Early figures indicate that new open-source chips Google is working to produce in partnership with NIST could be “hundreds of times” cheaper for researchers and manufacturers, according to Will Grannis.
In an interview with FedScoop, the Google Public Sector CEO heralded the significance of the R&D agreement announced Sept. 13 between the tech giant and the Department of Commerce, and said it was the type of open-source project that would improve cybersecurity by encouraging more collaboration with security researchers on hardware design.
“The early numbers we have show that it’s probably going to be hundreds of times cheaper for researchers and manufacturers to yield designs than if they had to start from scratch or do this on their own.”
The executive added: “So this public private partnership is really yielding more efficient, economically viable pathways and establish that leadership position for the U.S. in chip design manufacturing.”
Grannis spoke with this publication shortly after the announcement of the R&D agreement, which followed the passage of the CHIPS and Science Act.
As part of the recent agreement, NIST will create up to 40 different circuit designs for the chips, and the initial production costs as well as the first production run will be paid for by Google.
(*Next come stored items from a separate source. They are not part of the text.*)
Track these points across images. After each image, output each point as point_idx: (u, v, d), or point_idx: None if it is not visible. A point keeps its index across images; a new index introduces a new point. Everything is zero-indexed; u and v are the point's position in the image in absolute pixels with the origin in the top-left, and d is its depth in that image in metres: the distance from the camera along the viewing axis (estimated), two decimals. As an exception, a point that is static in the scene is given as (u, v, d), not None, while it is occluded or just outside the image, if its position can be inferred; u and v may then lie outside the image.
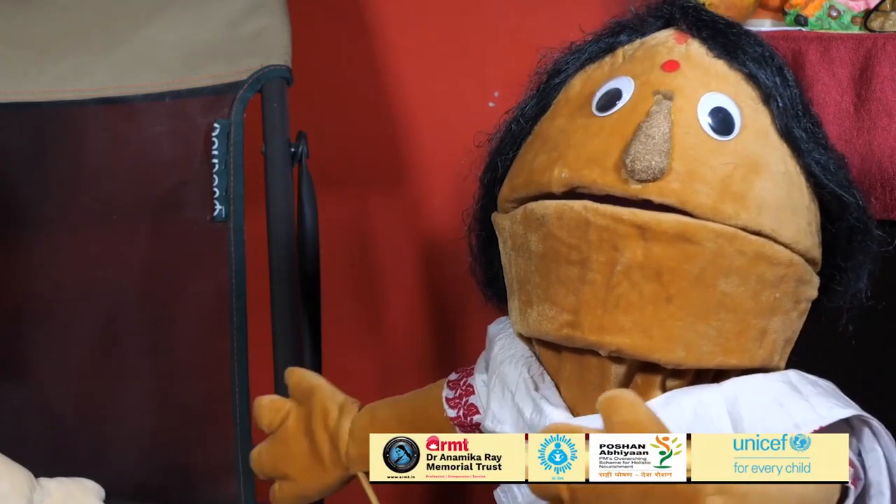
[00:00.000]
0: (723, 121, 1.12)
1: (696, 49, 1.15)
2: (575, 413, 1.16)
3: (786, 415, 1.10)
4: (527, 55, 1.67)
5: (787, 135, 1.14)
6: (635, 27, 1.18)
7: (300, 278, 1.54)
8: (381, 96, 1.90)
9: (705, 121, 1.11)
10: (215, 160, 1.51)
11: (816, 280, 1.16)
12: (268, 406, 1.36)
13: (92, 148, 1.61)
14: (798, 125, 1.14)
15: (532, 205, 1.13)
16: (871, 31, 1.49)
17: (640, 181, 1.07)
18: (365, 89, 1.90)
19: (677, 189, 1.08)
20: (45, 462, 1.46)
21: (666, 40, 1.16)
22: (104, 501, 1.40)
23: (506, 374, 1.21)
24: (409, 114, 1.90)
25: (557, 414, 1.15)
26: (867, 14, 1.50)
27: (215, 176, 1.50)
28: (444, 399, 1.29)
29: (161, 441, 1.56)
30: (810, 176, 1.14)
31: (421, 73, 1.88)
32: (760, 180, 1.10)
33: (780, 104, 1.14)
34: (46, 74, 1.59)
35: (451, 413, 1.29)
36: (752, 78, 1.14)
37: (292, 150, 1.53)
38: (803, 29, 1.53)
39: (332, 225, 1.71)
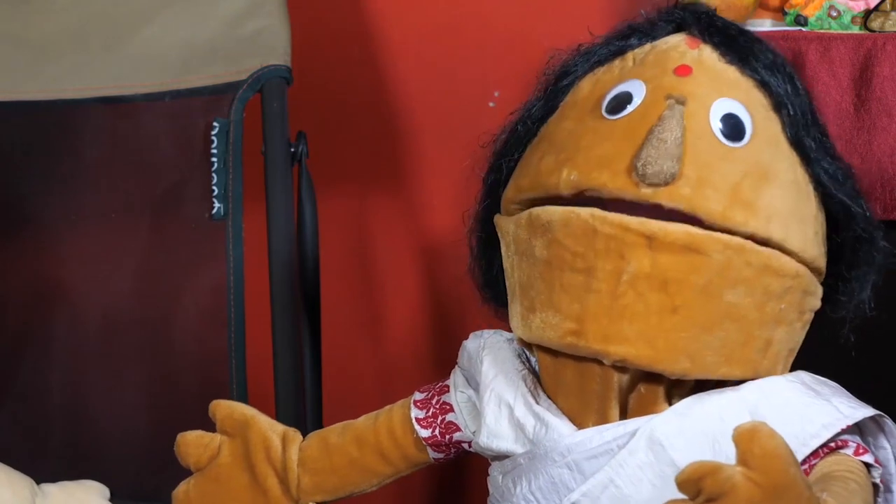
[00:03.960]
0: (734, 127, 1.11)
1: (708, 54, 1.14)
2: (576, 424, 1.15)
3: (811, 416, 1.10)
4: (527, 55, 1.67)
5: (797, 143, 1.13)
6: (646, 31, 1.18)
7: (300, 278, 1.54)
8: (381, 96, 1.90)
9: (717, 127, 1.11)
10: (214, 158, 1.51)
11: (820, 290, 1.15)
12: (194, 442, 1.29)
13: (91, 147, 1.61)
14: (808, 134, 1.14)
15: (537, 210, 1.13)
16: (871, 31, 1.49)
17: (651, 185, 1.07)
18: (365, 89, 1.90)
19: (688, 195, 1.07)
20: (44, 463, 1.46)
21: (678, 45, 1.15)
22: (109, 501, 1.39)
23: (501, 388, 1.19)
24: (409, 114, 1.90)
25: (565, 427, 1.14)
26: (867, 14, 1.50)
27: (214, 174, 1.50)
28: (413, 419, 1.26)
29: (159, 439, 1.56)
30: (819, 185, 1.14)
31: (421, 73, 1.88)
32: (770, 188, 1.10)
33: (791, 112, 1.13)
34: (46, 74, 1.59)
35: (424, 433, 1.26)
36: (763, 85, 1.14)
37: (292, 150, 1.53)
38: (803, 29, 1.53)
39: (331, 225, 1.71)
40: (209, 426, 1.31)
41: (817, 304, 1.16)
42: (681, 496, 0.91)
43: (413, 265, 1.92)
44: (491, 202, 1.22)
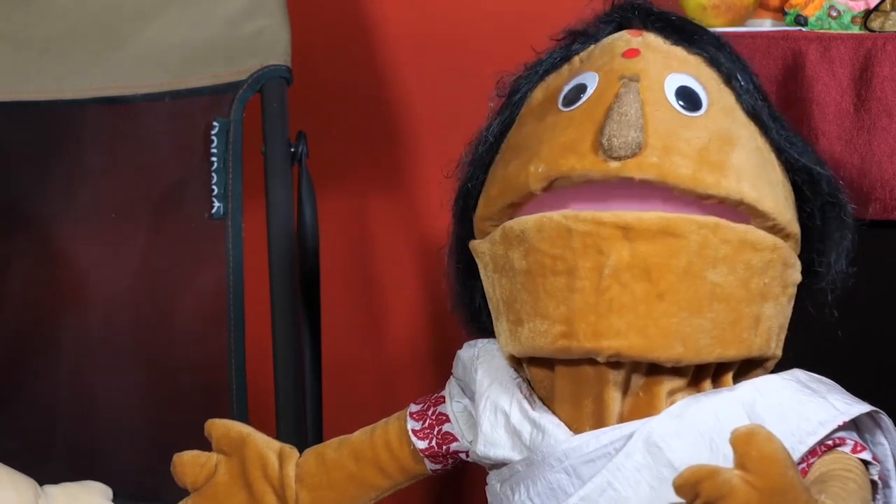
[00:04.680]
0: (690, 98, 1.12)
1: (653, 38, 1.16)
2: (573, 430, 1.14)
3: (807, 414, 1.10)
4: (527, 55, 1.66)
5: (753, 113, 1.15)
6: (588, 34, 1.19)
7: (300, 278, 1.54)
8: (381, 96, 1.90)
9: (674, 99, 1.12)
10: (214, 158, 1.51)
11: (799, 263, 1.16)
12: (191, 462, 1.29)
13: (91, 147, 1.61)
14: (763, 106, 1.16)
15: (510, 223, 1.13)
16: (871, 31, 1.49)
17: (619, 158, 1.07)
18: (365, 89, 1.90)
19: (656, 163, 1.08)
20: (44, 464, 1.46)
21: (621, 36, 1.17)
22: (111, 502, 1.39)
23: (496, 396, 1.18)
24: (409, 114, 1.90)
25: (562, 433, 1.14)
26: (867, 14, 1.50)
27: (214, 174, 1.51)
28: (409, 431, 1.25)
29: (158, 438, 1.56)
30: (780, 153, 1.15)
31: (421, 72, 1.88)
32: (735, 152, 1.11)
33: (743, 84, 1.15)
34: (46, 74, 1.59)
35: (421, 445, 1.25)
36: (712, 61, 1.15)
37: (292, 150, 1.54)
38: (803, 29, 1.53)
39: (331, 225, 1.71)
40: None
41: (798, 276, 1.16)
42: (679, 500, 0.91)
43: (413, 265, 1.92)
44: (463, 230, 1.22)
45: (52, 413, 1.61)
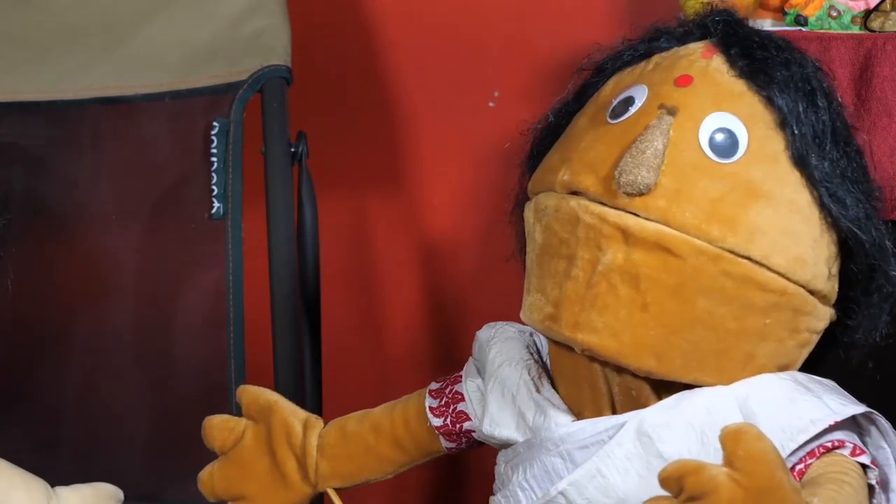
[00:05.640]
0: (725, 142, 1.10)
1: (717, 66, 1.13)
2: (576, 413, 1.16)
3: (799, 412, 1.09)
4: (527, 55, 1.66)
5: (800, 163, 1.11)
6: (675, 35, 1.18)
7: (300, 278, 1.54)
8: (381, 96, 1.90)
9: (706, 141, 1.10)
10: (214, 158, 1.51)
11: (823, 311, 1.14)
12: (219, 426, 1.32)
13: (91, 147, 1.61)
14: (819, 154, 1.12)
15: (541, 195, 1.15)
16: (871, 31, 1.49)
17: (627, 194, 1.08)
18: (365, 89, 1.90)
19: (662, 206, 1.08)
20: (47, 464, 1.46)
21: (692, 53, 1.15)
22: (122, 504, 1.39)
23: (505, 376, 1.21)
24: (409, 114, 1.90)
25: (562, 417, 1.15)
26: (867, 14, 1.50)
27: (214, 174, 1.51)
28: (427, 409, 1.28)
29: (158, 439, 1.56)
30: (824, 208, 1.12)
31: (421, 73, 1.88)
32: (757, 206, 1.09)
33: (797, 131, 1.11)
34: (46, 74, 1.59)
35: (437, 422, 1.27)
36: (769, 101, 1.12)
37: (292, 150, 1.54)
38: (803, 29, 1.53)
39: (331, 225, 1.71)
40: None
41: (818, 325, 1.14)
42: (665, 493, 0.91)
43: (413, 265, 1.92)
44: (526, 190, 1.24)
45: (50, 412, 1.61)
The chips will be manufactured by Bloomington, Minnesota-based SkyWater Technology.
The R&D agreement is intended to support innovation by university and startup researchers, for whom the cost of developing semiconductor chips can often be prohibitive. NIST’s circuit designs will be open source, meaning that academic and small business researchers can use the chips – which are essential to the creation of any modern electronic device – without restriction or licensing fees.
NIST research physicist Brian Hoskins, who also spoke with FedScoop, said that to his knowledge, the SkyWater-Google partnership at present is the only domestic provider of an open-source process design kit for manufacturing semiconductor wafers.
“What we are interested in is providing a US domestically sourced manufacturing test vehicle, which we can distribute to the public without restriction or license. And so at present, this is the only way to do that. I think the important thing to realize is that members of the academic community have been asking for better access to the semiconductor supply chain for a while and we are listening to their needs and trying to respond to them,” Hoskins said.
Google and the Department of Commerce say the chip partnership is likely to make it significantly cheaper and easier for university researchers and smaller commercial manufacturers to create innovative chip designs for everyday products and specific federal government needs.
The new chip designs will provide bottom-layer chips with specialized structures for measuring and testing the performance of components placed on top of it. This includes new kinds of memory devices, nano-sensors, bioelectronics, and advanced devices needed for artificial intelligence and quantum computing.
“It would be very difficult to develop new memory technology if you can’t actually access, say an intermediate step where you maybe have the ability to prototype at the millions level, before moving on to a final product,” said Hoskins.
“So that process, that challenge, is often called the tech transfer valley of death. The gap between academic research and the commercialization of technology. And so one of the things that we’re doing here is we’re bridging that tech transfer valley of death,” he added.
The latest partnership originated from a series of workshops hosted by the National Science Foundation on how to improve academics’ access to the semiconductor foundry ecosystem. At these events, NIST officials met with program managers at Google and realized that both organizations were working towards common goals in the area of chip manufacturing.
Grannis is the founder and leader of Google’s CTO Office and a seven-year veteran of the company. His prior private sector experience includes six years as a product manager at Boeing.
He added: “By participating in the research phase of chip design, we’re also now in this complete innovation loop where it’s not just about selling software to a government agency, but it’s also about participating in the design of frameworks and chip design.”
“That may actually advance an entirely new mission or use case for the government in ways that it’s difficult to predict. It could end up in quantum science and photonics, there are a number of application areas for this that are relevant to many government agencies and organizations, both in the research and development phase as well as the procurement side,” said Grannis.